Continuous streaming mode— In this mode the deep learning processor IP core processes data frames until you set the InputStop value to true. To use this mode the FrameCount must be set to zero.

Deep Learning Processor IP core with interface signals for streaming mode

Streaming Mode up to a Frame Count

This flowchart shows the operation of the streaming mode data processing mode. The read and write operations occur in parallel.

The value set in the InputFrameNumberLimit specifies in terms of input and output frames the space that is allocated in the DDR for the input and output ring buffers. In streaming mode, this value must be at least two. When backpressure is applied, for values larger than two the deep learning processor IP core:

Continues to accept input data until the input ring buffer is full.
Continues to produce output data until the output ring buffer is full.

As streaming continues, the input and output buffers fill and drain based on output backpressure and input data availability.

This flowchart shows the operation of the streaming mode up to a frame count. The read and write operations occur in parallel.

Flowchart detailing streaming mode operation

This timing diagram shows the operation of the streaming mode up to a frame count.

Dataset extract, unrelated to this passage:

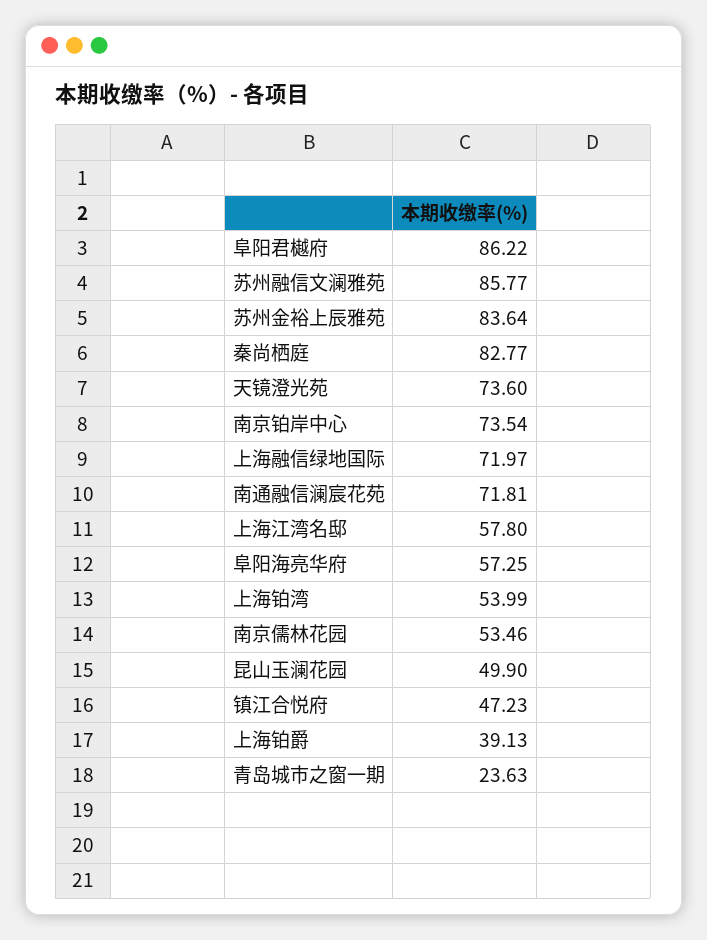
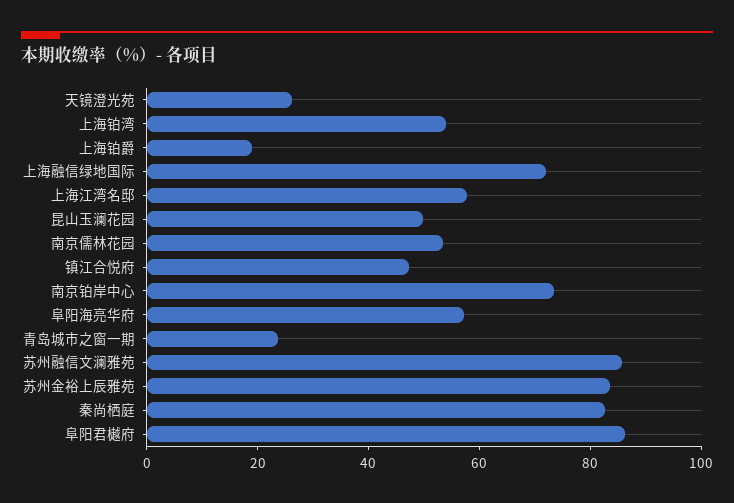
天镜澄光苑: 73.6 -> 25
南通融信澜宸花苑: 71.81 -> none
上海铂爵: 39.13 -> 20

Continuous streaming mode timing diagram

Set the InputFrameNumberLimit argument of the compile method to a value greater than two.
Set the StreamingMode signal to true.
Set the number of data frames to process in the FrameCount register.
Pulse the inputStart signal. These next actions can be performed in parallel:
1. Wait for the inputValid signal to become true and then:
  - Use the inputAddr and inputSize signals to write the next input data frame to DDR memory.
  - Pulse the inputNext signal.
2. Wait for the outputValid signal to become true and then:
  - Use the outputAddr and outputSize signals to read the processed output data frame.
  - Pulse the outputNext signal.
Once the deep learning processor IP core has processed all the frames it sets the done signal to true.

The clientAction signals represent your actions of loading input data and reading output data into the DDR memory.

Continuous Streaming Mode

You can continuously stream data to the deep learning processor in continuous streaming mode. To use the continuous streaming mode, set the FrameCount to zero. To stop the data processing set the InputStop signal to true. The value set in the InputFrameNumberLimit specifies in terms of input and output frames the space that is allocated in the DDR for the input and output ring buffers. When backpressure is applied, for values larger than the value in InputFrameNumberLimit the deep learning processor IP core:

Continues to accept input data until the input ring buffer is full.
Continues to produce output data until the output ring buffer is full.

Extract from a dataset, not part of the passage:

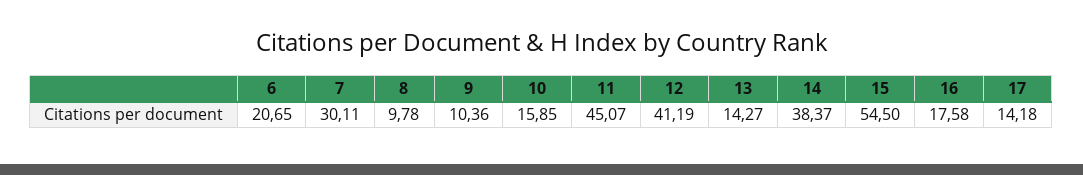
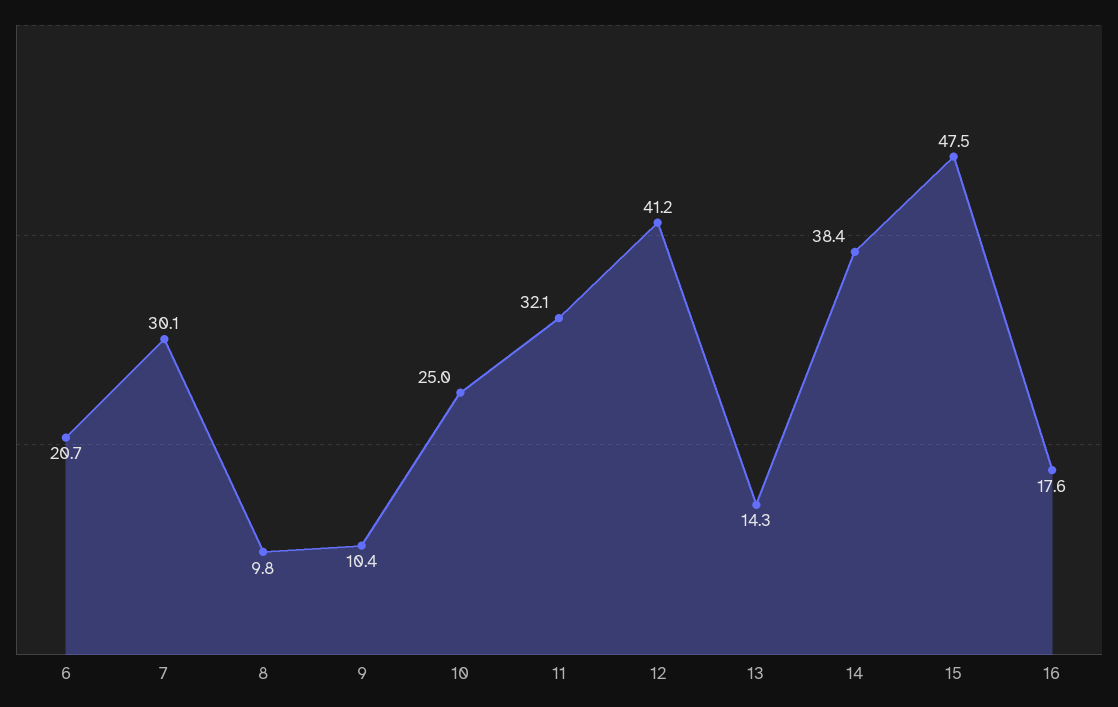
10: 15.85 -> 25
11: 45.07 -> 32.1
15: 54.5 -> 47.5
17: 14.18 -> none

As streaming continues, the input and output buffers fill and drain based on output backpressure and input data availability.

This flowchart shows the operation of the continuous streaming mode. The read and write operations occur in parallel.

Flowchart detailing continuous streaming mode operation

This timing diagram shows the operation of the continuous streaming mode.

Streaming up to a frame count mode timing diagram

Set the InputFrameNumberLimit argument of the compile method to a value greater than two.
Set the StreamingMode signal to true.
Set the number of data frames to process in the FrameCount register to zero.
Pulse the inputStart signal. These next actions can be performed in parallel:
1. Wait for the inputValid signal to become true and then:
  - Use the inputAddr and inputSize signals to write the next input data frame to DDR memory.
  - Pulse the inputNext signal.
2. Wait for the outputValid signal to become true and then:
  - Use the outputAddr and outputSize signals to read the processed output data frame.
  - Pulse the outputNext signal.
Once you have written all the input data and read all the output data pulse the InputStop signal.

Access Data from DDR

The deep learning IP core uses the three AXI4 Master interfaces to store and process:

Activation data
Weight data
Debug data

The deep learning processor reads and writes data from the DDR based on the data processing mode of operation by using these AXI4 Master interfaces.